> Set exercise 1
The forum question on matrix square roots explains several symbols. List each of them with the meaning the question gives it.
> Set exercise 2
According to the forum question on matrix square roots, what kind of matrix does the writer want to show always has a complex symmetric square root?
> Set exercise 3
Reproduce the forum question on matrix square roots from "My understanding for" up to and including "these two problems?", swapping "roots" for "zeros".

> Excerpt provided
-- begin --
Questions regarding answer to complex symmetric square root of a complex symmetric invertible matrix

Question

I am looking at showing that a complex symmetric invertible matrix always has a complex symmetric square root and I refer to this Q&A for the answer to this question. I am little confused at the reasoning given in the answer however, specifically in two places.

1. Firstly, how can we show that the polynomial $Q(z) := P(z)^2 -z$ and its $m_j-1$ derivatives are all $0$ at each $\lambda_j$? I have done out a the first few examples which all work, but how do we know this in general? Note that $\lambda_j$ are the eigenvalues of some $n \times n$ complex matrix $A$ and $m_j$ are the indices of $\lambda_j$ in the Jordan Canonical Form of $A$.

2. Once we have established the result in (1) above, the answer to the OP says that this implies that $Q(z)$ is a multiple of the characteristic polynomial of $A$, denoted here by $C_A(z)$.

My understanding for (2) is this: For $Q(z)$ and $C_A(z)$ to be a multiplicative constant, they both must have the same roots and these roots must have the same multiplicities. Both $C_A(z)$ and $Q(z)$ have $\lambda_j$ as their roots, this is obvious. Initially, I thought that the derivatives of $Q(z)$ up to order $m_j-1$ being $0$ implied something about the multiplicities of each of the roots but now I don't think that is true because the multiplicity and the index aren't necessarily the same.

Since then I have hit a bit of a wall. Does anyone have any insight into these two problems?
-- end --
> Data entries
-- begin --
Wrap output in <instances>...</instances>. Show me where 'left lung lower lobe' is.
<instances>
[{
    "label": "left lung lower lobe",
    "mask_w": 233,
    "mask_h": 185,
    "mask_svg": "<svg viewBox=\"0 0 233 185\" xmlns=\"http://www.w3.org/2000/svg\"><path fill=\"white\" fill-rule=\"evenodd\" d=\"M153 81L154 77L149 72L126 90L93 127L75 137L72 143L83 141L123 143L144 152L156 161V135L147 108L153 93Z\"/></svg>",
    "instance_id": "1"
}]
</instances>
-- end --
> Response 1
- Q(z): the polynomial P(z)^2 − z
- λ_j: the eigenvalues of some n × n complex matrix A
- m_j: the indices of λ_j in the Jordan Canonical Form of A
- A: an n × n complex matrix
- C_A(z): the characteristic polynomial of A

> Response 2
A complex symmetric invertible matrix.

> Response 3
My understanding for (2) is this: For $Q(z)$ and $C_A(z)$ to be a multiplicative constant, they both must have the same zeros and these zeros must have the same multiplicities. Both $C_A(z)$ and $Q(z)$ have $\lambda_j$ as their zeros, this is obvious. Initially, I thought that the derivatives of $Q(z)$ up to order $m_j-1$ being $0$ implied something about the multiplicities of each of the zeros but now I don't think that is true because the multiplicity and the index aren't necessarily the same.

Since then I have hit a bit of a wall. Does anyone have any insight into these two problems?